Inclusivism teaches salvation comes only through Christ, but it can occur without explicit knowledge of Jesus or individual confession of faith in him.
Exclusivism teaches salvation depends on at least a minimal knowledge of the gospel and individual profession of faith in Jesus Christ as Lord and Savior.
Few Baptists have endorsed pluralism, Garrett said, but Baptist theologians have been divided into camps espousing either inclusivism or exclusivism.
“Clear evangelistic and missionary strategy would seem to call for a clear theological answer to this question,” he said.
• Ruling elders and congregational polity. “Perhaps as a consequence of the neo-Calvinism among Southern Baptists or the influence of Dallas Theological Seminary, not a few Southern Baptist churches have adopted ruling elders—sometimes so as to produce major division in the congregation,” Garrett observed.
This has set off conflict between longtime traditional Baptists committed to congregational polity and new Christians or members who have joined a Baptist church from another denomination who are amenable to elder-rule.
While some argue elders essentially serve the same role as church staff, “the critical issue is whether the elders alone make decisions, which, according to congregational polity, are normally to be made by the congregation. … Few seem to realize that this is one of the marks that historically differentiated Baptists from Presbyterians.”
• Believer’s baptism by immersion. From their earliest days, Baptists have included proponents of closed communion who allowed only baptized believers—perhaps only from a specific congregation—to take the Lord’s Supper and advocates of open communion, who allowed all professing Christians to join in communion.
Open membership, on the other hand, is strictly a modern development, with its greatest strength in England.

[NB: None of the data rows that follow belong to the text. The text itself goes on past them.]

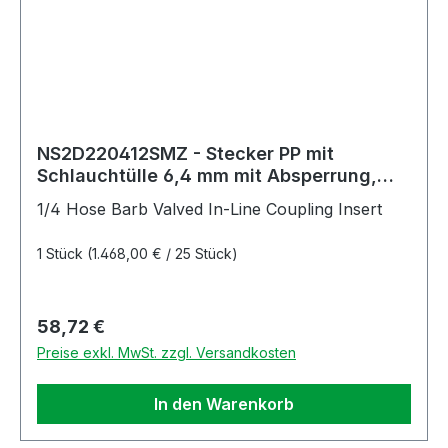
NS2D220412SMZ - Stecker PP mit
Schlauchtülle 6,4 mm mit Absperrung,
Non-Spill, Simriz®-Dichtung
1/4 Hose Barb Valved In-Line Coupling Insert
1 Stück
(1.468,00 € / 25 Stück)
Regulärer Preis:
58,72 €
Preise exkl. MwSt. zzgl. Versandkosten
In den Warenkorb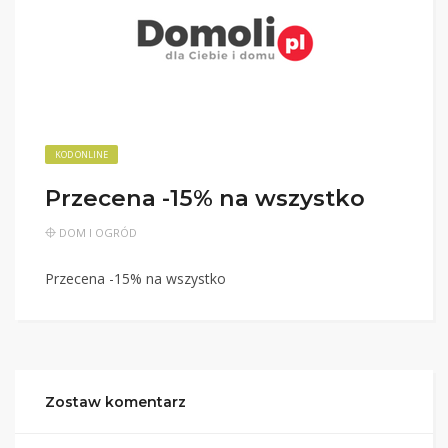
KOD ONLINE
Przecena -15% na wszystko
DOM I OGRÓD
Przecena -15% na wszystko
Zostaw komentarz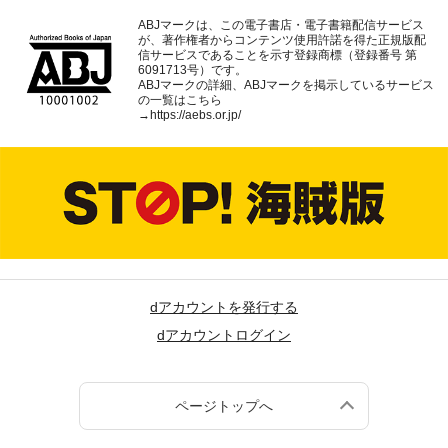
ABJマークは、この電子書店・電子書籍配信サービス
が、著作権者からコンテンツ使用許諾を得た正規版配
信サービスであることを示す登録商標（登録番号 第
6091713号）です。
ABJマークの詳細、ABJマークを掲示しているサービス
の一覧はこちら
→
https://aebs.or.jp/
dアカウントを発行する
dアカウントログイン
ページトップへ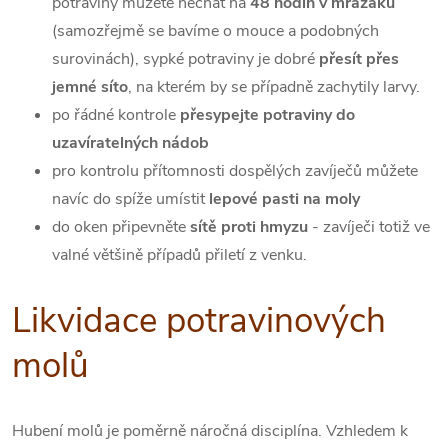
potraviny můžete nechat na
48 hodin v mrazáku
(samozřejmě se bavíme o mouce a podobných
surovinách), sypké potraviny je dobré
přesít přes
jemné síto
, na kterém by se případně zachytily larvy.
po řádné kontrole
přesypejte potraviny do
uzavíratelných nádob
pro kontrolu přítomnosti dospělých zavíječů můžete
navíc do spíže umístit
lepové pasti na moly
do oken připevněte
sítě proti hmyzu
- zavíječi totiž ve
valné většině případů přiletí z venku.
Likvidace potravinových
molů
Hubení molů je poměrně náročná disciplína. Vzhledem k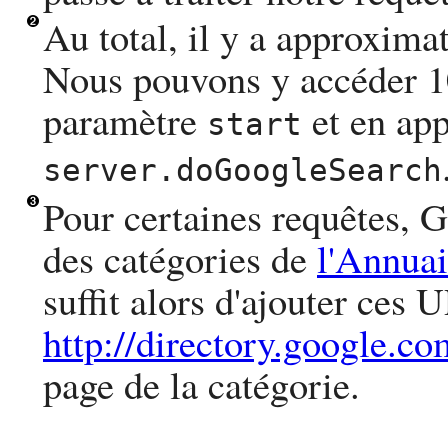
Au total, il y a approxima
Nous pouvons y accéder 10
paramètre
et en app
start
server.doGoogleSearch
Pour certaines requêtes, G
des catégories de
l'Annua
suffit alors d'ajouter ces 
http://directory.google.co
page de la catégorie.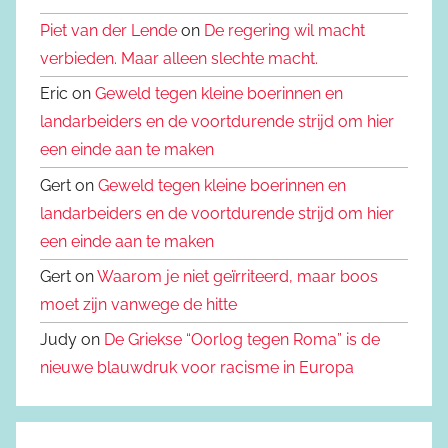
Piet van der Lende
on
De regering wil macht
verbieden. Maar alleen slechte macht.
Eric on
Geweld tegen kleine boerinnen en
landarbeiders en de voortdurende strijd om hier
een einde aan te maken
Gert on
Geweld tegen kleine boerinnen en
landarbeiders en de voortdurende strijd om hier
een einde aan te maken
Gert on
Waarom je niet geïrriteerd, maar boos
moet zijn vanwege de hitte
Judy on
De Griekse “Oorlog tegen Roma” is de
nieuwe blauwdruk voor racisme in Europa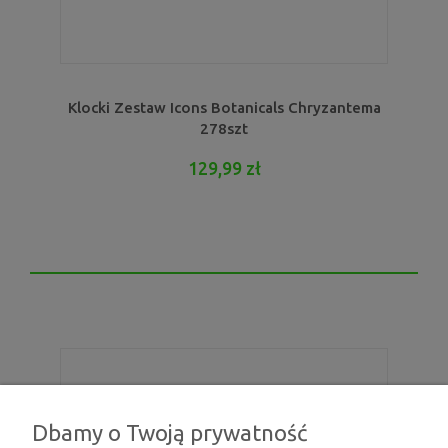
Klocki Zestaw Icons Botanicals Chryzantema
278szt
129,99 zł
Dbamy o Twoją prywatność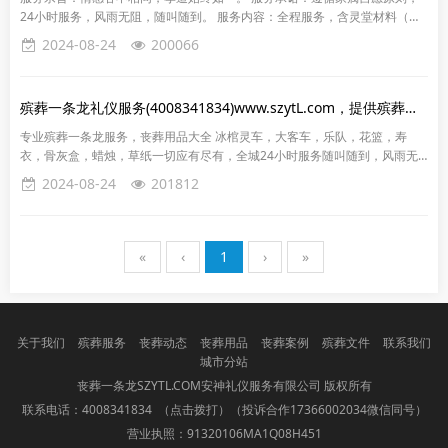
24小时服务，风雨无阻，随叫随到。 服务内容：全程服务，含灵堂材料（香
烛，纸，香炉，烧纸盒，黑纱，红绳，挽联纸 ）。...
2024-08-24
200066
殡葬一条龙礼仪服务(4008341834)www.szytL.com，提供殡葬一条龙
专业殡葬一条龙服务，丧葬用品大全 冰棺灵车，大客车，乐队，花篮，寿
衣，骨灰盒，蜡烛，草纸一切应有尽有，全城24小时服务随叫随到，风雨无
阻！您身边的白事顾问，殡仪专家…… 服务地点...
2024-08-24
201812
«
‹
1
›
»
关于我们
殡葬服务
丧葬动态
丧葬用品
丧葬案例
殡葬文件
联系我们
城市分站
丧葬一条龙SZYTL.COM安神礼仪服务有限公司 版权所有
联系电话：
4008341834 （点击拨打）
（投诉合作17366002034微信同号）
营业执照：91320106MA1Q08H451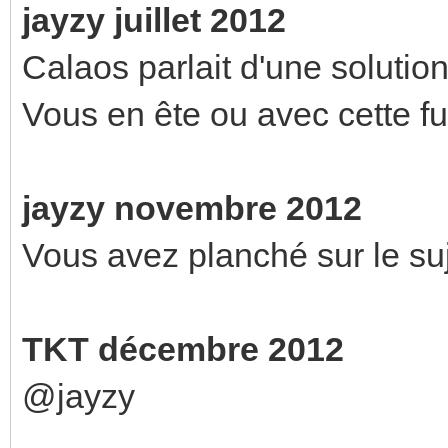
jayzy juillet 2012
Calaos parlait d'une solution 
Vous en ête ou avec cette fu
jayzy novembre 2012
Vous avez planché sur le su
TKT décembre 2012
@jayzy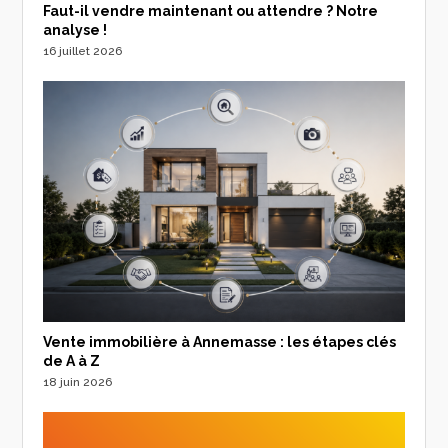
Faut-il vendre maintenant ou attendre ? Notre
analyse !
16 juillet 2026
Vente immobilière à Annemasse : les étapes clés
de A à Z
18 juin 2026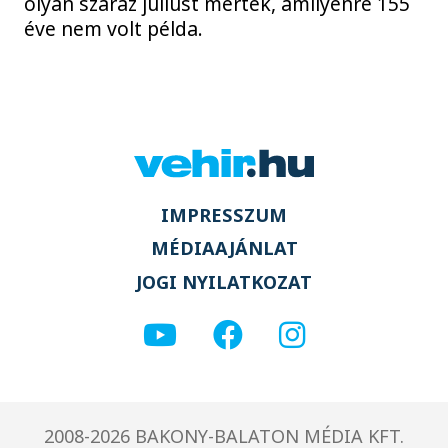
olyan száraz júliust mértek, amilyenre 155
éve nem volt példa.
IMPRESSZUM
MÉDIAAJÁNLAT
JOGI NYILATKOZAT
2008-2026 BAKONY-BALATON MÉDIA KFT.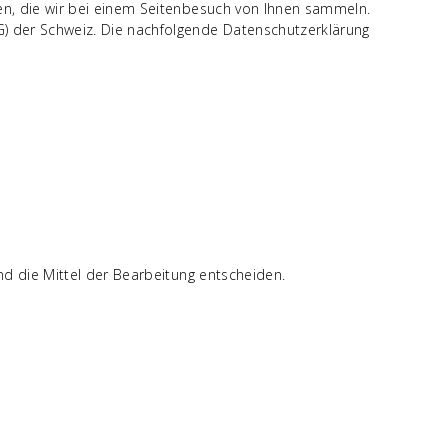
en, die wir bei einem Seitenbesuch von Ihnen sammeln.
) der Schweiz. Die nachfolgende Datenschutzerklärung
nd die Mittel der Bearbeitung entscheiden.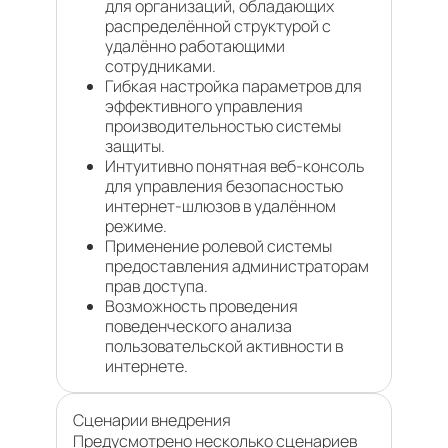
для организаций, обладающих
распределённой структурой с
удалённо работающими
сотрудниками.
Гибкая настройка параметров для
эффективного управления
производительностью системы
защиты.
Интуитивно понятная веб-консоль
для управления безопасностью
интернет-шлюзов в удалённом
режиме.
Применение ролевой системы
предоставления администраторам
прав доступа.
Возможность проведения
поведенческого анализа
пользовательской активности в
интернете.
Сценарии внедрения
Предусмотрено несколько сценариев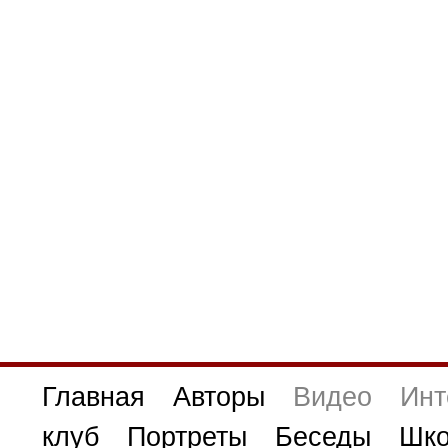
Главная
Авторы
Видео
Инт
клуб
Портреты
Беседы
Шко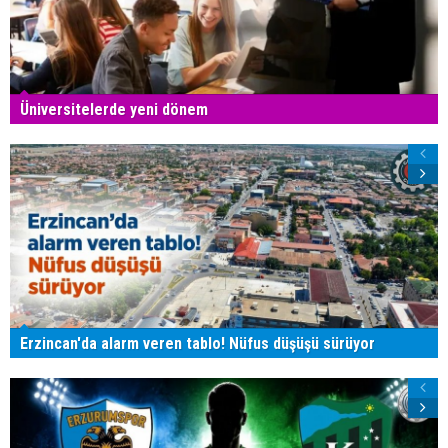
Üniversitelerde yeni dönem
Erzincan'da alarm veren tablo! Nüfus düşüşü sürüyor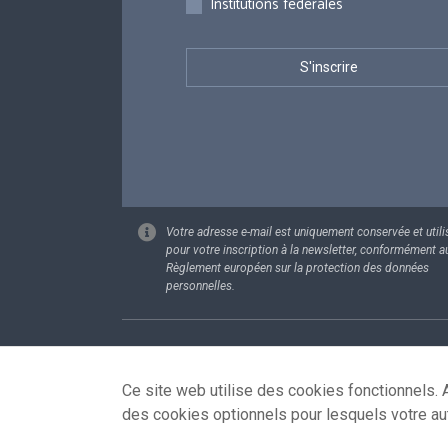
Institutions fédérales
Votre adresse e-mail est uniquement conservée et utili
pour votre inscription à la newsletter, conformément a
Règlement européen sur la protection des données
personnelles.
Footer
Données pe
Ce site web utilise des cookies fonctionnels. A
des cookies optionnels pour lesquels votre au
© 2026 - news.belgium.be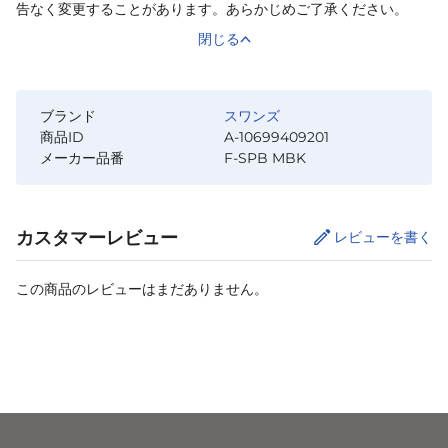
告なく変更することがあります。あらかじめご了承ください。
閉じる
ブランド
スワンズ
商品ID
A-10699409201
メーカー品番
F-SPB MBK
カスタマーレビュー
レビューを書く
この商品のレビューはまだありません。
カートに追加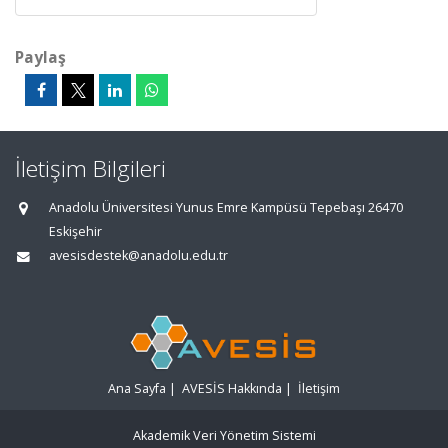
Paylaş
İletişim Bilgileri
Anadolu Üniversitesi Yunus Emre Kampüsü Tepebaşı 26470
Eskişehir
avesisdestek@anadolu.edu.tr
Ana Sayfa
|
AVESİS Hakkında
|
İletişim
Akademik Veri Yönetim Sistemi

“This is the practice whereby a Baptist church does not require that all its members be baptized on confession of faith by immersion,” he explained.
“Hence, in the membership, may be persons having been baptized as infants or by sprinkling or pouring or having had no baptism at all. … With open membership, there seems to be little rationale for a continuing Baptist denomination.”
At the same time, some British Baptist theologians have begun to favor the term “sacraments” rather than “ordinances” to describe baptism and the Lord’s Supper.
“Moreover, baptism is said to be ‘more than symbol’ in the sense that divine agency and divine grace are involved in Christian baptism, not merely the confession of the faith of the candidate, and conversion is reckoned as incomplete without baptism,” he said.
• Doctrinal unity. Throughout their history, Baptists have divided over theological differences, and some Baptist groups have sprung up independently of others, Garrett noted.
“Even so, Baptists must know the Pauline teaching about Christian unity and how Jesus, according to John 17, prayed for the unity of his disciples,” he said.
“Baptists once again have the challenge of repairing or mending their broken unity without forsaking the gospel or losing essential Christian truth.”